- Check your understanding:
(A) Answer these questions about the FC8 article:
(i) How many bytes long is the main loop of the 68K decompressor?
(ii) Who wrote the LZG compression algorithm?
(iii) On a 68030 CPU, how much faster does FC8 decompress than LZG?
(B) According to the FC8 article, why did the author create a new compression method instead of sticking with LZG?
(C) Write the next part of the FC8 article, starting after its last paragraph.

- Provided passage:
FC8 – Faster 68K Decompression
Data compression is fun! I’ve written a new compression scheme that’s designed to be as fast as possible to decompress on a 68K CPU, while still maintaining a decent compression density. I’m calling it FC8, and you can get the generic C implementation and optimized 68K decompressor from the project’s Github repository. I’ve probably reinvented the wheel with this, and in a non-optimal way too, but once I started I found that I couldn’t stop. My intended platform for FC8 is 68020 and 68030-based vintage Macintosh computers, but it should be easily portable to other classic computers, microcontrollers, and similar minimal systems.
The main loop of the 68K decompressor is exactly 256 bytes, so it fits entirely within the instruction cache of the 68020/030. Decompression speed on a 68030 is about 25% as fast as an optimized memcpy of uncompressed data, which is essentially an unrolled loop of 4-byte move.l instructions with no computation involved. Compared to that, I think 25% is pretty good, but I can always hope for more. 🙂
In the previous post, I described how I was using compression to squeeze a larger rom-disk image into a custom replacement Macintosh ROM that I’m designing. I began with a compression algorithm called LZG, written by Marcus Geelnard. It worked well, but the 68K decompression seemed disappointingly slow. I tried to contact the author to discuss it, but couldn’t find any email address or other contact info, so I eventually drifted towards creating my own compression method loosely based on LZG. This became FC8. On a 68030 CPU, FC8 compresses data equally as tightly as LZG and decompresses 1.5x to 2x faster. FC8 retains much of the compression acceleration code from LZG, as well as the idea of quantizing lengths, but the encoding and decompressor are new.

- Given entries:

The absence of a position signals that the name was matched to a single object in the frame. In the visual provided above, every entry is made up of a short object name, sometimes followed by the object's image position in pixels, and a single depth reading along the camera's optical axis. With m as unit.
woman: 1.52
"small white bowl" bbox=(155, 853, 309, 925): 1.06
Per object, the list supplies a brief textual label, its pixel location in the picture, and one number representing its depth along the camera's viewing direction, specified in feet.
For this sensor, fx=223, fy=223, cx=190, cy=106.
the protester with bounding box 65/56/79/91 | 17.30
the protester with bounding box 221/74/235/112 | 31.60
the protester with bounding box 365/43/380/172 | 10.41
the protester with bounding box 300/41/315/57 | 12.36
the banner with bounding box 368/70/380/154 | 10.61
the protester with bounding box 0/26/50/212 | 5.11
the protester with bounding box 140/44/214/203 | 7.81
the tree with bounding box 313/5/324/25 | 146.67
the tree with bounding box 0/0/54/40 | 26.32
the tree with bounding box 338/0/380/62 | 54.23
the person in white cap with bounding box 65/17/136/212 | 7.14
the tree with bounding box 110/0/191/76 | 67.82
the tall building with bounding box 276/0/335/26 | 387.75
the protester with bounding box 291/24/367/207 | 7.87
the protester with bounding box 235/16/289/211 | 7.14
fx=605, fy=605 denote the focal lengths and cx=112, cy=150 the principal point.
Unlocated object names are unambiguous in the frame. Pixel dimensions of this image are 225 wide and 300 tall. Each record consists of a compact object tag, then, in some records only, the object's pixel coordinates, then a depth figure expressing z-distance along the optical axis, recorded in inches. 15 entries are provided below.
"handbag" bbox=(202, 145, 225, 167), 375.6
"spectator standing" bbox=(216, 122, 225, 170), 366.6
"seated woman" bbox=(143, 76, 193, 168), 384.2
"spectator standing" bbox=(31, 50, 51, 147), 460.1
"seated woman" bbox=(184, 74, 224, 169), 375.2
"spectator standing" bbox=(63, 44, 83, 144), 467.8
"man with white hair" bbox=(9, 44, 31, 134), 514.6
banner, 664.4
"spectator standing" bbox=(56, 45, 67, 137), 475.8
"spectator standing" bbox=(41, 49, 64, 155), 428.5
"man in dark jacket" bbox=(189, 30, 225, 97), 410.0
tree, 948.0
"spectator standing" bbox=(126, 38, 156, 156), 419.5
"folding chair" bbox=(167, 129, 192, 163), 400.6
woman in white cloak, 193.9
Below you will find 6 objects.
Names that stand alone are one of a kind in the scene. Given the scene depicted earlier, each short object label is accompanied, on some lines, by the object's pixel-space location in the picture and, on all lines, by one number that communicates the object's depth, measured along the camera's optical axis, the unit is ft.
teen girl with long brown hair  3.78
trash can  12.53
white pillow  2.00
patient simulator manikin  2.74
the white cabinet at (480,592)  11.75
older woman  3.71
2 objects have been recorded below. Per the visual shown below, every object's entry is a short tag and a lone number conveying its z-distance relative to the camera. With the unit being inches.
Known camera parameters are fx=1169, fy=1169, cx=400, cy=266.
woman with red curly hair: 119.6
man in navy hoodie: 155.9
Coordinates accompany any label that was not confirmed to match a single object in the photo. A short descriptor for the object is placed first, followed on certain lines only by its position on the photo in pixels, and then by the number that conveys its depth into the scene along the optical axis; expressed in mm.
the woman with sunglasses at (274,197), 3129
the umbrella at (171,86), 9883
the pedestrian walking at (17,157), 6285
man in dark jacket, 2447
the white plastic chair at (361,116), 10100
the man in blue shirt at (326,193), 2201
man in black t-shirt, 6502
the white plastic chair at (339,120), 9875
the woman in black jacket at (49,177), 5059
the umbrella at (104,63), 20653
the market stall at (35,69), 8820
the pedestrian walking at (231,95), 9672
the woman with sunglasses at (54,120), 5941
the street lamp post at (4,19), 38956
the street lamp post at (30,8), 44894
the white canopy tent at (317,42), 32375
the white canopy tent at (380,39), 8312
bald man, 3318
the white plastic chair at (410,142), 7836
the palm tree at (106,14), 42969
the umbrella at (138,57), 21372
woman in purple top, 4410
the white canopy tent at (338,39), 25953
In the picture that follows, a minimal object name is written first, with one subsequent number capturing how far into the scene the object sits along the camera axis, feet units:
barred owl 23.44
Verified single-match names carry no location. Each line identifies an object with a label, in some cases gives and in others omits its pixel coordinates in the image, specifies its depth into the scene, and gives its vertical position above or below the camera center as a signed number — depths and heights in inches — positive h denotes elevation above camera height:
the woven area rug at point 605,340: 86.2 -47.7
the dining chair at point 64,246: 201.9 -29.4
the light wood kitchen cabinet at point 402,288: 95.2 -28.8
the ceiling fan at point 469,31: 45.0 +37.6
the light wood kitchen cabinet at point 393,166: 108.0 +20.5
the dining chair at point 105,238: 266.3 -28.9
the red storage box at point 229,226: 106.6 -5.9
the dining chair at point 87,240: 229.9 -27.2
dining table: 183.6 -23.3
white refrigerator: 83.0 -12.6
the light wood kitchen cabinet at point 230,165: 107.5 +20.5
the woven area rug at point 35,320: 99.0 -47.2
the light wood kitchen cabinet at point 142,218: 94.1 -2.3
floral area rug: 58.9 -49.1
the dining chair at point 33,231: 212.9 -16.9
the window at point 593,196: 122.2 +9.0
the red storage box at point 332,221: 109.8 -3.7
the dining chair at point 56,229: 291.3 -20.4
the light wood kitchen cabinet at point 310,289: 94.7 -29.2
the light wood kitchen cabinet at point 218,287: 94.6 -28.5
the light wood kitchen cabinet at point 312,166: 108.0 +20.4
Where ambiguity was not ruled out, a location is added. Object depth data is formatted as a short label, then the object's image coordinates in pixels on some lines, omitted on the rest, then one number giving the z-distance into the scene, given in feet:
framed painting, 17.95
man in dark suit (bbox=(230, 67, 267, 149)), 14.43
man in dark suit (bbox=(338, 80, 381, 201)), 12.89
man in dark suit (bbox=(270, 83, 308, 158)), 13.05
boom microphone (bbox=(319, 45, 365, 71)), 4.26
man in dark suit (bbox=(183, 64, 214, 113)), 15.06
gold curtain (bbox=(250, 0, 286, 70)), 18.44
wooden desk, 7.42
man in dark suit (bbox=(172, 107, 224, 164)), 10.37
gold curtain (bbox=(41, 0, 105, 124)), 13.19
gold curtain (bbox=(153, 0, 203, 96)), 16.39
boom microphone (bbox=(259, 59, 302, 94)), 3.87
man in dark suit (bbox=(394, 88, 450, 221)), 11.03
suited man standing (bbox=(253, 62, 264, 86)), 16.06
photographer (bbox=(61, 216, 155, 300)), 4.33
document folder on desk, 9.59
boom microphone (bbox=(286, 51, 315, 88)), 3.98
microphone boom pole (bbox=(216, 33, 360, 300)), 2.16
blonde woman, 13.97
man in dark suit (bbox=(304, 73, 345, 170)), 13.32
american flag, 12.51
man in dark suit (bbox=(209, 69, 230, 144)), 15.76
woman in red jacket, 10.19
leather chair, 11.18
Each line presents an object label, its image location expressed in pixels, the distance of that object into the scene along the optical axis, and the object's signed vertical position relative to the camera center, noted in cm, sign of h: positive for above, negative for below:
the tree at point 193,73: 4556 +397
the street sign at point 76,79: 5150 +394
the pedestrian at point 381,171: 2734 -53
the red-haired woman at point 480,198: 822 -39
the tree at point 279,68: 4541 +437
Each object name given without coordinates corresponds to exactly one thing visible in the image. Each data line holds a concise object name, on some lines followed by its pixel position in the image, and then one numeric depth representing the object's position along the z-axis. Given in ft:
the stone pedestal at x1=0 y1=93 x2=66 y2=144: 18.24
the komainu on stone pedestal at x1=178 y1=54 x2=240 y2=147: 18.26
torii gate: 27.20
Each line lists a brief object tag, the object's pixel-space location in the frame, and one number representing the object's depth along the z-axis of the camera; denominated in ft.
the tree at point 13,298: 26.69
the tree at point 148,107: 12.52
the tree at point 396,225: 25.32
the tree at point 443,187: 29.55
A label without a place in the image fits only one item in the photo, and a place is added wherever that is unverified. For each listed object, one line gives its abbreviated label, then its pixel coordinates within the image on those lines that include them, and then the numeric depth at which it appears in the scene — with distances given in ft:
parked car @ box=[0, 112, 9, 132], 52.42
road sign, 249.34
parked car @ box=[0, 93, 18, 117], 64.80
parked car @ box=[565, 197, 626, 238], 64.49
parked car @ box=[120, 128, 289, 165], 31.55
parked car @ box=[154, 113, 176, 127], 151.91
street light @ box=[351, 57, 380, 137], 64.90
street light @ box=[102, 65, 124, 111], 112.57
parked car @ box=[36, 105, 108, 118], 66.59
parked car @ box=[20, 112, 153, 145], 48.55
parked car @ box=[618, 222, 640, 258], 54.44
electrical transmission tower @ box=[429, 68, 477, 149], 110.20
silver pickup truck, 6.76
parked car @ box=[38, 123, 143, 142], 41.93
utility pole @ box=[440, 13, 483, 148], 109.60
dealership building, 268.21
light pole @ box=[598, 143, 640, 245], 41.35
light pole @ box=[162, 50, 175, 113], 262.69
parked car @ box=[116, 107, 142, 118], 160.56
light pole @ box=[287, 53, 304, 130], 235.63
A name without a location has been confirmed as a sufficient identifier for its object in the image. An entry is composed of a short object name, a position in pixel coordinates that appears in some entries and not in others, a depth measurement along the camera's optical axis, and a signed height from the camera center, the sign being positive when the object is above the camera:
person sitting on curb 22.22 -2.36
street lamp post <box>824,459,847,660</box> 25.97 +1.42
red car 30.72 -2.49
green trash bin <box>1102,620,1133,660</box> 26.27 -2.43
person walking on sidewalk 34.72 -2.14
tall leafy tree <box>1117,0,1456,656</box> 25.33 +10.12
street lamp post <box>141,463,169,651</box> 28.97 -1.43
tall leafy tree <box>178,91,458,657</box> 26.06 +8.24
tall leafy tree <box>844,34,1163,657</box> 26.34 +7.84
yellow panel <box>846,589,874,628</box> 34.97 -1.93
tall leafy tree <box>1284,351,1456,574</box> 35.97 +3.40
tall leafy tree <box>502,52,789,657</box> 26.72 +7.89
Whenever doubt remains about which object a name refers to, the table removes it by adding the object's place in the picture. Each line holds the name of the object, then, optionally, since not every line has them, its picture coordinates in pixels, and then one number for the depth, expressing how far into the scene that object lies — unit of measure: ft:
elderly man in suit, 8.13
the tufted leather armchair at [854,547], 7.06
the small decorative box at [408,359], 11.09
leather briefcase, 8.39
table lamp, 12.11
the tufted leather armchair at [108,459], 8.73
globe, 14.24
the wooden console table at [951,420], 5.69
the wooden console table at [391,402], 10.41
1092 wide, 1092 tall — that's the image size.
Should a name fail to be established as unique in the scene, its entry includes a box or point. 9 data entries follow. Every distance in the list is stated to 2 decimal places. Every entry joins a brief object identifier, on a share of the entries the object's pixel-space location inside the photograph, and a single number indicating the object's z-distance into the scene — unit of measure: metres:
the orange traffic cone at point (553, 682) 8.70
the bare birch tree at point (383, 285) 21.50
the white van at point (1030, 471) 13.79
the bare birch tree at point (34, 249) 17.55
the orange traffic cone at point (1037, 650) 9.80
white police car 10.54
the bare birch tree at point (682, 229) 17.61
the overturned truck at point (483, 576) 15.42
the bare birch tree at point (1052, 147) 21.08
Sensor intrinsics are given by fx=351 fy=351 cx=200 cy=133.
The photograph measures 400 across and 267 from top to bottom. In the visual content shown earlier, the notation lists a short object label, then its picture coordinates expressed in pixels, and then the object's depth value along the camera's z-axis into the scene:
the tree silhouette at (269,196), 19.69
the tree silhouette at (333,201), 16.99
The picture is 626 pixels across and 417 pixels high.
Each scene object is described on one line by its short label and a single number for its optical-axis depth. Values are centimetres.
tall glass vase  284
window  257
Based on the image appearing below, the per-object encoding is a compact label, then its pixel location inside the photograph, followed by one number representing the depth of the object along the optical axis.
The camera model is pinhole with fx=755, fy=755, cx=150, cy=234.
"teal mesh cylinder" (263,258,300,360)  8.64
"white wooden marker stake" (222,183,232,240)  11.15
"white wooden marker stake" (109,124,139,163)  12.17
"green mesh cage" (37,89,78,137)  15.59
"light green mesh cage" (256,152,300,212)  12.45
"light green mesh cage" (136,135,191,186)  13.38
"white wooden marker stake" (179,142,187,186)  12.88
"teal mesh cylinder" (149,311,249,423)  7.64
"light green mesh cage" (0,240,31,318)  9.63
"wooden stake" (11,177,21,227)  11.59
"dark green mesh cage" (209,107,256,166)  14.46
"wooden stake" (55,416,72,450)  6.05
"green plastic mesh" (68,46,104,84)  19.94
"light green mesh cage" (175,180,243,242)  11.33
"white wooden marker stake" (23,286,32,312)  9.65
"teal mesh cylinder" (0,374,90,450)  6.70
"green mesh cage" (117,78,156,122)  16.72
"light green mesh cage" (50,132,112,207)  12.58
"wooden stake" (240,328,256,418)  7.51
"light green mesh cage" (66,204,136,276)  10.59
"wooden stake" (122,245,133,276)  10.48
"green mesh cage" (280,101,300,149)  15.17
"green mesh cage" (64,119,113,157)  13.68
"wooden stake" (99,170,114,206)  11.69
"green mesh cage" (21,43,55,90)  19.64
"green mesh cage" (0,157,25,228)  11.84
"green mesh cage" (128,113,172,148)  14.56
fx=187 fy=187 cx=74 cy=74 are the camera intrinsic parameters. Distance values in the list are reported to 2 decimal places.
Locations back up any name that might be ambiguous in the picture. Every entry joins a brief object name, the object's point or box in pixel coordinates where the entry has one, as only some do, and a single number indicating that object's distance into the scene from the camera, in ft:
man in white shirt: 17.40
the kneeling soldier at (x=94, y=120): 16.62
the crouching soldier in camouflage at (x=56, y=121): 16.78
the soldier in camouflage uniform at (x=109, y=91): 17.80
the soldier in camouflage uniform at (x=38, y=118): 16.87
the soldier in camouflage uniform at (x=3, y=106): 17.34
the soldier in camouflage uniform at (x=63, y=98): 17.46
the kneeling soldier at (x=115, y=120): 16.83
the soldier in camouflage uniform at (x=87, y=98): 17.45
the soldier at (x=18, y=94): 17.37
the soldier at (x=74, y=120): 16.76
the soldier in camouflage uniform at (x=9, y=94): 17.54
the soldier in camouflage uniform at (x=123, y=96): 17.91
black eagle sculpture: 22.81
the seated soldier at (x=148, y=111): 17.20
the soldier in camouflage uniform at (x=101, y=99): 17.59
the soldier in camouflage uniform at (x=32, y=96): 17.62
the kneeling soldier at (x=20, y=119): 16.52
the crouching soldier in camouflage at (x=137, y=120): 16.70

- Exercise results:
(A)
(i) Exactly 256 bytes.
(ii) Marcus Geelnard.
(iii) 1.5x to 2x faster.

(B) LZG worked well, but its 68K decompression seemed disappointingly slow. The author wanted to discuss this with LZG's author but couldn't find any email address or other contact info. So the author drifted toward creating a new method loosely based on LZG, which became FC8.

(C)
The algorithm is based on the classic LZ77 compression scheme, with a 128K sliding history window and with duplicated data replaced by (distance,length) backref markers pointing to previous instances of the same data. No extra RAM is required during decompression, aside from the input and output buffers. The compressed data is a series of tokens in this format:
- LIT = 00aaaaaa = next aaaaaa+1 bytes are literals
- BR0 = 01baaaaa = backref to offset aaaaa, length b+3
- EOF = 01×00000 = end of file
- BR1 = 10bbbaaa’aaaaaaaa = backref to offset aaa’aaaaaaaa, length bbb+3
- BR2 = 11bbbbba’aaaaaaaa’aaaaaaaa = backref to offset a’aaaaaaaa’aaaaaaaa, length lookup_table[bbbbb]
The encoding may look slightly strange, such as only a single bit for the backref length in BR0, but this produced the best results in my testing with sample data. The length lookup table enables encoding of backrefs up to 256 bytes in length using only 5 bits, though some longer lengths can’t be encoded directly. These are encoded as two successive backrefs, each with a smaller length.
The biggest conceptual changes vs LZG were the introductions of the LIT and EOF tokens. EOF eliminates the need to check the input pointer after decoding each token to determine if decompression is complete, and speeds things up slightly. LIT enables a whole block of literals to be quickly copied to the output buffer, instead of checking each one to see if it’s a backref token. This speeds things up substantially, but also swells the size of the data. In the worst case, a single literal would encode as 1 byte in LZG but 2 bytes in FC8, making it twice as expensive! All the other changes were needed to cancel out the compression bloat introduced by the LIT token, with the end result that FC8 compresses equally as compactly as LZG. Both compressed my sample data to about 63% of original size.
The 68K decompressor code can be viewed here.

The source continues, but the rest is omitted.